Repeat the rows word for word, starting at the very first line and ending with the line that contains "at the course. I know you are asking what the", including that line.

(Records from a dataset)
###

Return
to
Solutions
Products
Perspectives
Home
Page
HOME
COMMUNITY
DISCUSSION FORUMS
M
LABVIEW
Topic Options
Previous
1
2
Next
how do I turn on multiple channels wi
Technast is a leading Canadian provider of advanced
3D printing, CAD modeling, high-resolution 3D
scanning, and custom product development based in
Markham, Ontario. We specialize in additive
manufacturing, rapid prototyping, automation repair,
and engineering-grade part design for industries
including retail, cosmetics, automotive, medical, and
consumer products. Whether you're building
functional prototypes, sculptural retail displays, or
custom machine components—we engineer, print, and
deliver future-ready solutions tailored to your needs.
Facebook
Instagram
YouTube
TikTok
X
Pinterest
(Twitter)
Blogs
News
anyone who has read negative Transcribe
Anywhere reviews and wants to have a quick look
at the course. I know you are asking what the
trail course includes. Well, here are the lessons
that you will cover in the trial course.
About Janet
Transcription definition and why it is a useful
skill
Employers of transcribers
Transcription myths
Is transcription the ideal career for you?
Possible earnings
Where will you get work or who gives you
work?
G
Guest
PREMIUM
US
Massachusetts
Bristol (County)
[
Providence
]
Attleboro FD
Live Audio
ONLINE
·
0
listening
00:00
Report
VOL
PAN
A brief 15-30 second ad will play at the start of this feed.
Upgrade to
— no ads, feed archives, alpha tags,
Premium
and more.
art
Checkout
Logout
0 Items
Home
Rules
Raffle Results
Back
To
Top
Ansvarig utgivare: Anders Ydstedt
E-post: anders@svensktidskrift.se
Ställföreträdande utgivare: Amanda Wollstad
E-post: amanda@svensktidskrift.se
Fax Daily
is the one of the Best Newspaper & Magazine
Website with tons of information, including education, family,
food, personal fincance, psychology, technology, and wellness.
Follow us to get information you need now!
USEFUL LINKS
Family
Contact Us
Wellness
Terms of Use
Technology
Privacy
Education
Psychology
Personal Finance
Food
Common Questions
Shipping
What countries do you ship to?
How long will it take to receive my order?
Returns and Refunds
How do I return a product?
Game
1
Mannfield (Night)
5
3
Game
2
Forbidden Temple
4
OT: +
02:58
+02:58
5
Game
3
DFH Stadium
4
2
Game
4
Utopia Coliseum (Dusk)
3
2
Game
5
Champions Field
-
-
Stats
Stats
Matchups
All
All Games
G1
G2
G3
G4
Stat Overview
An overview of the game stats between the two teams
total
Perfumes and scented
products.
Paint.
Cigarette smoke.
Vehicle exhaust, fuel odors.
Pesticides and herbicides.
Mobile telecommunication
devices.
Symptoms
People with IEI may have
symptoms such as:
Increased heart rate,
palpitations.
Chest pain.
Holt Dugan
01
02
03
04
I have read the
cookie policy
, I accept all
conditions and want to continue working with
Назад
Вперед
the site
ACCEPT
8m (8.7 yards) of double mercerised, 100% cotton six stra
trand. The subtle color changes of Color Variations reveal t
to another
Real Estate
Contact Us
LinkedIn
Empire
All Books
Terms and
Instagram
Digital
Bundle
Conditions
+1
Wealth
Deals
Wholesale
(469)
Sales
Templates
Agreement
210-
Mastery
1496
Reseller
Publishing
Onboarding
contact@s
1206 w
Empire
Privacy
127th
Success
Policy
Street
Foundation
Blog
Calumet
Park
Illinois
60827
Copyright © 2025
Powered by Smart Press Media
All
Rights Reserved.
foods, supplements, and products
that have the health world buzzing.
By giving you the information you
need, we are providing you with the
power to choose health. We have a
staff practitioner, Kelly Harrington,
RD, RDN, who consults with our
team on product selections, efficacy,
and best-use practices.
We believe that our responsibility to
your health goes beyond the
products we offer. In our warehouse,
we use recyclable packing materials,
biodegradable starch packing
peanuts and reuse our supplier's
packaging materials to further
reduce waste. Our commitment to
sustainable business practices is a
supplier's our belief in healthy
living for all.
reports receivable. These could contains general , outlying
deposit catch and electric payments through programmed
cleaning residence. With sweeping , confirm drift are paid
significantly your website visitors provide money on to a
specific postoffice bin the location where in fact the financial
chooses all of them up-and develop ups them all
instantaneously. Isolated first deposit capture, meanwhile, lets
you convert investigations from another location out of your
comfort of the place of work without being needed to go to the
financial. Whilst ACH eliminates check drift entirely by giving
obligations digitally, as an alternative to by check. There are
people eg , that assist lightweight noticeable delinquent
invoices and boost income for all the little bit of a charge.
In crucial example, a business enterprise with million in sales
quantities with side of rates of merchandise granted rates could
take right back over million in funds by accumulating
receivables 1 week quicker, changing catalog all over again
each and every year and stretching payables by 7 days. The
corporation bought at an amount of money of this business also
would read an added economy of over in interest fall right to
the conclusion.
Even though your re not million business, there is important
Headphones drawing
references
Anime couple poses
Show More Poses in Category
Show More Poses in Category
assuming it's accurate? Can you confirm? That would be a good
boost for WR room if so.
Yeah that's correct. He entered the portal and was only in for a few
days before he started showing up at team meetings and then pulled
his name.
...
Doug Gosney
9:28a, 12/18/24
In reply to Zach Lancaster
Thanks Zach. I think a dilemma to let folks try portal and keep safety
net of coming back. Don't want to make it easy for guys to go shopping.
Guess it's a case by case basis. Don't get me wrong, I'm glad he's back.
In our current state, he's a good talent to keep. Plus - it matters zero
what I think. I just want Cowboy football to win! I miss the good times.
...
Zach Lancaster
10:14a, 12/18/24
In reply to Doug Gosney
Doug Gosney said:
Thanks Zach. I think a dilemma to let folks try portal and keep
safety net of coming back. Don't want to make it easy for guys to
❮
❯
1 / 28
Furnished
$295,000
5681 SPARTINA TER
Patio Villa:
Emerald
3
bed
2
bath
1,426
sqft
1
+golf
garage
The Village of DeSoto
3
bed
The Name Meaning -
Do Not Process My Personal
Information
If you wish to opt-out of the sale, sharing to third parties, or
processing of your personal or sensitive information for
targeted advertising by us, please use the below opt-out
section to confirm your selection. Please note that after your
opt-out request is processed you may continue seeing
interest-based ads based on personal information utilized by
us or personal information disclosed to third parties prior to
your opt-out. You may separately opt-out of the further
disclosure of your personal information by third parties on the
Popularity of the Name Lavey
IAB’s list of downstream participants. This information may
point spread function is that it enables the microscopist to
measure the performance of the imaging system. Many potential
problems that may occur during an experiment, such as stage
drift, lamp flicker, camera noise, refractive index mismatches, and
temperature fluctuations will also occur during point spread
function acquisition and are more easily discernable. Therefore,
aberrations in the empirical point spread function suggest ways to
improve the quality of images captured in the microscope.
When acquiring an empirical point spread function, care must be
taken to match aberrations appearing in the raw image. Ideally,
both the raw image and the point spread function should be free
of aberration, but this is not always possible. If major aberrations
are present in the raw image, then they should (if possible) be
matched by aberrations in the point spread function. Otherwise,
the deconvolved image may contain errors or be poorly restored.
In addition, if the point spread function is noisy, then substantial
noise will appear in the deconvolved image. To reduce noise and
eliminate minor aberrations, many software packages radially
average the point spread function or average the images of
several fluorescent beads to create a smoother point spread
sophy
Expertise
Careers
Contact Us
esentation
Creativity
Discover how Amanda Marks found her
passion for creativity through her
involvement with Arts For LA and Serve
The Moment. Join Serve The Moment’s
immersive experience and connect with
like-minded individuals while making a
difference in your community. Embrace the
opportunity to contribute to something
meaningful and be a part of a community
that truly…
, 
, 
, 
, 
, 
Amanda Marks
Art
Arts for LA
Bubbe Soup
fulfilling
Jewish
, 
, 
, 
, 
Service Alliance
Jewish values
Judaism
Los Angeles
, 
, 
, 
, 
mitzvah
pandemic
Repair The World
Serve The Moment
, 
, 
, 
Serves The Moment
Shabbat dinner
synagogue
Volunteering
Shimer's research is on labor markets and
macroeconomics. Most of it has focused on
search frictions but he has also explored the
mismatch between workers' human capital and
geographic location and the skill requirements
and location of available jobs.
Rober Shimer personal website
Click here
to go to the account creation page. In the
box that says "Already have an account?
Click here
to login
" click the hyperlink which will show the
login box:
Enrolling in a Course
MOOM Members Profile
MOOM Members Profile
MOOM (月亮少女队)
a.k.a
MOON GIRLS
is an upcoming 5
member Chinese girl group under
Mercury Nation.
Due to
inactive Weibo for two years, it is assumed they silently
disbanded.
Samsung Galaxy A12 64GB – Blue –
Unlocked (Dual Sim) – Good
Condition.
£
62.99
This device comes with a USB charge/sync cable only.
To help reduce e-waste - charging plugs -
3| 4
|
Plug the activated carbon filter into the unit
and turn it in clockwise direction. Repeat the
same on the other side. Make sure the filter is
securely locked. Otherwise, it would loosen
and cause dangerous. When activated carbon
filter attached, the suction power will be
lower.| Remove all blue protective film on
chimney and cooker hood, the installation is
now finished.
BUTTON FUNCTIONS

###

### [The completed task]
Return
to
Solutions
Products
Perspectives
Home
Page
HOME
COMMUNITY
DISCUSSION FORUMS
M
LABVIEW
Topic Options
Previous
1
2
Next
how do I turn on multiple channels wi
Technast is a leading Canadian provider of advanced
3D printing, CAD modeling, high-resolution 3D
scanning, and custom product development based in
Markham, Ontario. We specialize in additive
manufacturing, rapid prototyping, automation repair,
and engineering-grade part design for industries
including retail, cosmetics, automotive, medical, and
consumer products. Whether you're building
functional prototypes, sculptural retail displays, or
custom machine components—we engineer, print, and
deliver future-ready solutions tailored to your needs.
Facebook
Instagram
YouTube
TikTok
X
Pinterest
(Twitter)
Blogs
News
anyone who has read negative Transcribe
Anywhere reviews and wants to have a quick look
at the course. I know you are asking what the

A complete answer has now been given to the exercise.